Read All the Views of Waiting for Godot, directed by Jamie Lloyd.
Jamie Lloyd’s new production of Samuel Beckett’s masterpiece Waiting for Godot is now open on Broadway. Starring Keanu Reeves as ‘Estragon’ and Alex Winter as ‘Vladimir', the strictly limited engagement is set to run through January 4, 2026 at Broadway’s Hudson Theatre.
The production also features Brandon J. Dirden as ‘Pozzo,' Michael Patrick Thornton as ‘Lucky,’ with Zaynn Arora and Eric Williams who will share the role of ‘A Boy.’ The cast is completed by understudies Jesse Aaronson and Franklin Bongjio.
Beckett’s masterpiece, Waiting For Godot, is acknowledged as one of the greatest plays of the 20th century. Originally premiering in 1953 in French with a subsequent English-language production premiering in 1955 in London, it has become a cultural touchstone having been translated into dozens of languages and has inspired artists in the worlds of film, television, dance, opera, visual arts, fashion, and even video games. London’s National Theatre surveyed over 800 leaders of the theater world and Waiting For Godot topped the list as the most significant play of the last 100 years.
Let's see what the New York City theatre critics are saying about the new revival...
Laura Collins-Hughes, New York Times: It isn’t that Reeves and Winter are underprepared; they have done their research, and diligently. But they have not yet reached the point at which they can let that scaffolding fall away as they slip at last into the skin of their characters. For now, they appear still to be standing at a distance from them, intimidated. Didi and Gogo spend their restive, blurred-together days in hope of a promised rendezvous with the elusive Godot, whose name in this production is pronounced GOD-oh: a solid hint to meaning.
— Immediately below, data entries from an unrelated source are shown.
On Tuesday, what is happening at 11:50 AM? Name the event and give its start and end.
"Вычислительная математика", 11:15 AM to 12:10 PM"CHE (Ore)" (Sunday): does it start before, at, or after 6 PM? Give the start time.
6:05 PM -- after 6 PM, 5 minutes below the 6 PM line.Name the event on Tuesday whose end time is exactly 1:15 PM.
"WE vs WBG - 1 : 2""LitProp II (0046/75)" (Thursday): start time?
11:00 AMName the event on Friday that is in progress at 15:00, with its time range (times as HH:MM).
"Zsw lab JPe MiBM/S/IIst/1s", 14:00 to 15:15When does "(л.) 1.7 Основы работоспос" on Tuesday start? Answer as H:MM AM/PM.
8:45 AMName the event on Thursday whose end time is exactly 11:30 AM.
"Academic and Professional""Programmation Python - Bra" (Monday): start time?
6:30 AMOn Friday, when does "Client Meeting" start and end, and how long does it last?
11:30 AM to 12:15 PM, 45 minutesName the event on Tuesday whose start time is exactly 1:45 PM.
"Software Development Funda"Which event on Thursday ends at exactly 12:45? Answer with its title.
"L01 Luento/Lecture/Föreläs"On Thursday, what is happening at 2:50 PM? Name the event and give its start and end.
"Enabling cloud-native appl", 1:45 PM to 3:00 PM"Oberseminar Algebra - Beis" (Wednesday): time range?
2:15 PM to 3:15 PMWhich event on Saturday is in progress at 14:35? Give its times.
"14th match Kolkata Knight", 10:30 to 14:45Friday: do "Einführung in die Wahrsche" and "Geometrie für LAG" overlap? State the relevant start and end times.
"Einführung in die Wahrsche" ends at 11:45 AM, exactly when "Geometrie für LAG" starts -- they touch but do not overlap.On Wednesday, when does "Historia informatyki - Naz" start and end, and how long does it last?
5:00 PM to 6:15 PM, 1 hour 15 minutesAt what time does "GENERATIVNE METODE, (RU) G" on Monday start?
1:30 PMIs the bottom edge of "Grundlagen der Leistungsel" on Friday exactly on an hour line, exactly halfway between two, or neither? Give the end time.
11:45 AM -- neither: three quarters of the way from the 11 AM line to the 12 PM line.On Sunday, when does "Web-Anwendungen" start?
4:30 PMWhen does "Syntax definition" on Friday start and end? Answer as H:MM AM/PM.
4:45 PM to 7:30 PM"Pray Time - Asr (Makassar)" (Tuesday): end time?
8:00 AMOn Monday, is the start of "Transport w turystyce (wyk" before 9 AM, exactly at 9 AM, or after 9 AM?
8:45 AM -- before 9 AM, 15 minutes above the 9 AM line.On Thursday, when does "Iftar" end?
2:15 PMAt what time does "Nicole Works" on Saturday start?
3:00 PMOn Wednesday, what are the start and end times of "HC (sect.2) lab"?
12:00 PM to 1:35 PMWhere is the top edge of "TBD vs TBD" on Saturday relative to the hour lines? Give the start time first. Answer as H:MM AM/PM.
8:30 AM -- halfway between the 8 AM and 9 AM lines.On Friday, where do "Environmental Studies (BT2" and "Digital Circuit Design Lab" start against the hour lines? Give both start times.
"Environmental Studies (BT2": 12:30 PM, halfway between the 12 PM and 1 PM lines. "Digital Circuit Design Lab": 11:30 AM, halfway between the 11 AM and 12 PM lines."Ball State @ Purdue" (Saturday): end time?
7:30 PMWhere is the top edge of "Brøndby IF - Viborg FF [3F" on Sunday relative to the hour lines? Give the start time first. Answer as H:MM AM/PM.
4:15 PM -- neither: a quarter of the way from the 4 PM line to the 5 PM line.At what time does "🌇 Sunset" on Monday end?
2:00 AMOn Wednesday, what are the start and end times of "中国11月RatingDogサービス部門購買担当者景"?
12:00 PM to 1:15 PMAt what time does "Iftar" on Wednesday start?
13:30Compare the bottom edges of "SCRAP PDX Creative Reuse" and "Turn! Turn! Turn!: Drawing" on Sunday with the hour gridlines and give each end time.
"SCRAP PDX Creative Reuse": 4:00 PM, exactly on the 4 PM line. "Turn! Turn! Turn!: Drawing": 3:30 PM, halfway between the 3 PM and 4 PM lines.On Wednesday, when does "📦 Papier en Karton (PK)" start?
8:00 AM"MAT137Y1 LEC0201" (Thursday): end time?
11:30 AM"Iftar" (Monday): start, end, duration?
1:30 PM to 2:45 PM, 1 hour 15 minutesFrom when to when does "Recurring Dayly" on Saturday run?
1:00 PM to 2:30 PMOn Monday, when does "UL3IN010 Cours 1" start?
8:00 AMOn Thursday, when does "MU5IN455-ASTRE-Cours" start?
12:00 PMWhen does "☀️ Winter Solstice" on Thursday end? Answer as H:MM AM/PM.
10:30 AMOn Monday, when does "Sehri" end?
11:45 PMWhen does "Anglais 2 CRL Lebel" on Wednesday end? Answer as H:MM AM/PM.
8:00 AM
Didi and Gogo live in doubting, suspended animation, awaiting the certainty of his instructions.
Adam Feldman, TimeOut: The pleasant prospect of seeing Reeves and Winter together makes this production to some extent critic-proof—and anyhow, this is a play in which “Crritic!” is the worst insult that Estragon can think up. But although Reeves and Winter are the main reason most people will go to this Godot, it is this revival’s other assets—the direction, the set and above all Dirden and Thornton—that keep it from being an exercise in meta stasis. For me, those elements make the production worth seeing, but the nice thing about Waiting for Godot is that it just keeps coming. This is the play’s third Broadway revival in the 21st century, and there have been numerous Off Broadway versions in recent years, too. If you decide to skip this one, you won’t have to wait very long for another.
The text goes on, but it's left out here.